Authors Carry Kids to Amazing Worlds

Articles, Articles & Interviews, Merlin Saga, Writing & Creativity

by Lana Berkowitz
Houston Chronicle
October 14, 2010
Original Article | PDF
Best-selling authors T.A. Barron and Tony DiTerlizzi know all about fanciful creatures and fairy-tale worlds. They follow different paths, however, to create mystical worlds for readers ages 9-12.

Barron is at the end of a journey. Today, the final edition his Merlin’s Dragon trilogy wraps up Barron’s 11-book adventure series.

DiTerlizzi — coauthor of The Spiderwick Chronicles — in September launched The Search for WondLa, the first book in his trilogy about a 12-year-old girl who flees her underground home to search for other humans.

Merlin and WondLa have caught the attention of producers, and movies are in the planning stages.

The authors will be at free events in Houston next week to talk about imagination, dragons and robots.

Their books about heroic young people are geared for a demographic that both authors love to talk with about life’s possibilities and then hook as lifetime readers.

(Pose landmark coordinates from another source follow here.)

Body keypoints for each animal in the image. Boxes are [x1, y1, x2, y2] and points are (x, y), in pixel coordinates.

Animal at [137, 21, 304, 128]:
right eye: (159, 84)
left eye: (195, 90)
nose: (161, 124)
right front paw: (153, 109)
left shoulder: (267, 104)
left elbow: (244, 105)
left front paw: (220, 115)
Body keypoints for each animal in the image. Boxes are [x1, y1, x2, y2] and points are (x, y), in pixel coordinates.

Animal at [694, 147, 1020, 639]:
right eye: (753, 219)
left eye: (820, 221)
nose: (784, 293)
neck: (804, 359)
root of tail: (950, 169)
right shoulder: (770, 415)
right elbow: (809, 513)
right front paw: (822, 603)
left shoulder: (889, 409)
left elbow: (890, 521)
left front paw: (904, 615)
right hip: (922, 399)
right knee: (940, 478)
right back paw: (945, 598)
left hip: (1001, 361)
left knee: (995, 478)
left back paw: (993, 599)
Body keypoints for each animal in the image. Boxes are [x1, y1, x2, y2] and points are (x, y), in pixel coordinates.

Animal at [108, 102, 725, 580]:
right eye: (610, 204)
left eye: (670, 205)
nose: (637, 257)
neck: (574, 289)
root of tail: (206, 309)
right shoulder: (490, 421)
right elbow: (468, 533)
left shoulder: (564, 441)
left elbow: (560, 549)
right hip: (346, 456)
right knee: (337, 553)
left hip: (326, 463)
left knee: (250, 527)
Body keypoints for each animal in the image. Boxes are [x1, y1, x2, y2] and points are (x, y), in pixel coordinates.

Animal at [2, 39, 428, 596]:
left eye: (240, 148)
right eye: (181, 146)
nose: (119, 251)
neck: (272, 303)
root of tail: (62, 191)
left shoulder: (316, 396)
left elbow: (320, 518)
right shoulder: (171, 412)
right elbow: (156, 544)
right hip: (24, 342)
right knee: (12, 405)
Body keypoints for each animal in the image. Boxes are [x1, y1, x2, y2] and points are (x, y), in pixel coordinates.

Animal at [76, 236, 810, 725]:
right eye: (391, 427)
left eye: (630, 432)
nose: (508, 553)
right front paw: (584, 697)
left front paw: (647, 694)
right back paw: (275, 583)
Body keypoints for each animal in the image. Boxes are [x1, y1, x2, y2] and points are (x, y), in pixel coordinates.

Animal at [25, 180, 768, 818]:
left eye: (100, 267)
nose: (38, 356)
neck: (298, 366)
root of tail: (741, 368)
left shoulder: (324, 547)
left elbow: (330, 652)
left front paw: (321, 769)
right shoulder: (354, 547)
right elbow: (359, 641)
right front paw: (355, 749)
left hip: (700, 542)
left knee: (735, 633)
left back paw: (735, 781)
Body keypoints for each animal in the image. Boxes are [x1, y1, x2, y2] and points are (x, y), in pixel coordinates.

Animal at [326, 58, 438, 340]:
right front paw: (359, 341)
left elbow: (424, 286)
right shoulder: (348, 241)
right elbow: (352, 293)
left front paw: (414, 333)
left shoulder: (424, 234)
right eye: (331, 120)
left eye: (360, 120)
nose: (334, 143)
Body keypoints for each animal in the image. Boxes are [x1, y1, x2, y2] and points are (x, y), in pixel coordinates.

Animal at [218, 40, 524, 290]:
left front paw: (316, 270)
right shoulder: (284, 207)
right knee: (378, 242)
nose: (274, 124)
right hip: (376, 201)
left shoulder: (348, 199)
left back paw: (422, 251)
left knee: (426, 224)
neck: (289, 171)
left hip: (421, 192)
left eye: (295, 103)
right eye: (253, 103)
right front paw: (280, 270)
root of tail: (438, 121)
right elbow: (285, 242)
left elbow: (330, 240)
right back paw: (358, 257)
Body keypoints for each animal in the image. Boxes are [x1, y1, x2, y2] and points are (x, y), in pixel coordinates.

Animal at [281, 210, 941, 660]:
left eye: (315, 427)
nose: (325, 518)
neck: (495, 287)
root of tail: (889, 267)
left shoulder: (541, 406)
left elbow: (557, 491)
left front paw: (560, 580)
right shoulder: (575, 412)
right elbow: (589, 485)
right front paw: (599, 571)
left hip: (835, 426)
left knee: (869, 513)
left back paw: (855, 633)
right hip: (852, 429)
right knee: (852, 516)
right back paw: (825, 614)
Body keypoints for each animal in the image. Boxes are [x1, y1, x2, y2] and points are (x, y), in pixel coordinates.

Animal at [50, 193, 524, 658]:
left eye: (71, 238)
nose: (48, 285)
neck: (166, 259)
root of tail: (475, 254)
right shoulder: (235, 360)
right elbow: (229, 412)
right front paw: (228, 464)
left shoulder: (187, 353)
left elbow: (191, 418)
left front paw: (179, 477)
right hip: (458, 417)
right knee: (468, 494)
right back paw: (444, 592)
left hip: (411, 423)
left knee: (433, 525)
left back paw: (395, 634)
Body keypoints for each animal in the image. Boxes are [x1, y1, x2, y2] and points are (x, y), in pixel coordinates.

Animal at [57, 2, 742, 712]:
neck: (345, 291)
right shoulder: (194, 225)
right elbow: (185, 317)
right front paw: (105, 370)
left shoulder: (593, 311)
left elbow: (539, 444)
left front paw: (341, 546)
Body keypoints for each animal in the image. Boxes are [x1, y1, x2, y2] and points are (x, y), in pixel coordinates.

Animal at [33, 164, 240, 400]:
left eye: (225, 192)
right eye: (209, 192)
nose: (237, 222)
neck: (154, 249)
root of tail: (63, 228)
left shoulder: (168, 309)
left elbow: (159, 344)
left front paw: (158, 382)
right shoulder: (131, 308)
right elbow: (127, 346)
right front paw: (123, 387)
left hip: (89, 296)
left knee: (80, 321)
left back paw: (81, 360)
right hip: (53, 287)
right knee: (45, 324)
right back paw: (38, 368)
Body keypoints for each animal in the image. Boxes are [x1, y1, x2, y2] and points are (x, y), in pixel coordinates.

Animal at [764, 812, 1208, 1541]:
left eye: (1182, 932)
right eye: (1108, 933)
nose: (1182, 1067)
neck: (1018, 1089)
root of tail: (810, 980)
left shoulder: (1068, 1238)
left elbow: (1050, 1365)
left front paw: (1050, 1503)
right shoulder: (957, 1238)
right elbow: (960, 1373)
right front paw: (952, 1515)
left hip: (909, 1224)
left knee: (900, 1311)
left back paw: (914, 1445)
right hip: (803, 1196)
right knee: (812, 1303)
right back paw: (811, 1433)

Merlin’s Dragon: Ultimate Magic is the culmination of 18 years of work, Barron said. In 1996, the first title in the five-book series — The Lost Years of Merlin— was published. Then came the The Great Tree of Avalon trilogy, followed by the Merlin’s Dragon trilogy. A compendium, The Book of Merlin, is finished and due for publication in 2011.

“It’s one complete world. That’s the most fun part for me. It’s got all these magical places and wondrous creatures and more than 250 characters and all these back stories and histories and complicated relationships,” Barron said.

In Ultimate Magic, Merlin’s sidekick Basil, the little fellow who becomes the greatest dragon of all time, leads the fight to save the people of Avalon.

In DiTerlizzi’s The Search for WondLa the heroine Eva (DiTerlizzi pronounces “EV-a”) is styled as modern-day Alice Liddell of Alice’s Adventures in Wonderland, Wendy Darling of Peter Pan and Dorothy of The Wizard of Oz. There are also some Star Wars influences, he said.

Twelve-year-old Eva Nine has lived isolated underground with mechanical caretakers when an invasion forces her above ground to fend for herself in a scary landscape on her quest to find a new home. Drawings open WondLa’s 42 chapters. An augmented reality element allows the reader to put designated illustrations up to a computer’s webcam to follow Eva’s journey on an interactive map.

While the authors have much in common, their work is quite different, and they have different approaches.

Here is what they said when asked how they create their mystical characters:

T.A. Barron:

“I always start with visualizing it. What does this creature or being or person look like? And then I go through all the five senses: What do they sound like, smell like, feel like, all of that.

“And then I ask a second level of questions. Which is what is their daily life like? What would this creature do on a typical Tuesday? Does it live in a cave? Does it live in the air? Does it have a nest of babies? Is it an outcast from its society or the ruler of its people or … a scribe who writes the history of its people?

“Then I get to the third and most interesting level. …I need to know before I can write about them what are they really like deep down inside. What are their deepest, darkest fears? What are their highest hopes and aspirations? What are their dreams?

“And I also want to know a secret. Something down deep.

“So at the very, very end at the bottomless bottom of level three I ask: What is your deepest, darkest secret? And when the creature answers me with their own voice, I know I now know them well enough to make them come alive for my readers.”

Tony DiTerlizzi:

“I keep journals and sketchbooks.

“And that’s grown since I was a very young kid, and I would always sit in the back of the classroom and draw. And it was never just a drawing. It was always a scene or story that went with the drawing that I could explain everything that was going on.

“So if something flickers through my head and I have the wherewithal, I will jot it down. Or sometimes I dream this stuff, and I will put it down.

“At that point, those early, early stages, I don’t really know a whole lot.

“ForWondLa, I just kept doing these drawings of this girl. All I knew she was alone on an alien planet. I didn’t know who she was. I didn’t know what her mission or her story was going to be.

“I simply kept drawing this girl over and over again. As time went on I started drawing some of the secondary characters. And from there your imagination starts to fill in.

“I’ll do very preliminary sketches of them. They may have general characteristics as to what the final version looks like, but you don’t know them. You have to figure out the story.

“Once you figure out the story, then you start to understand who the characters are. And once you understand who the characters are, then you go back to the drawing and start adjusting the drawing accordingly.”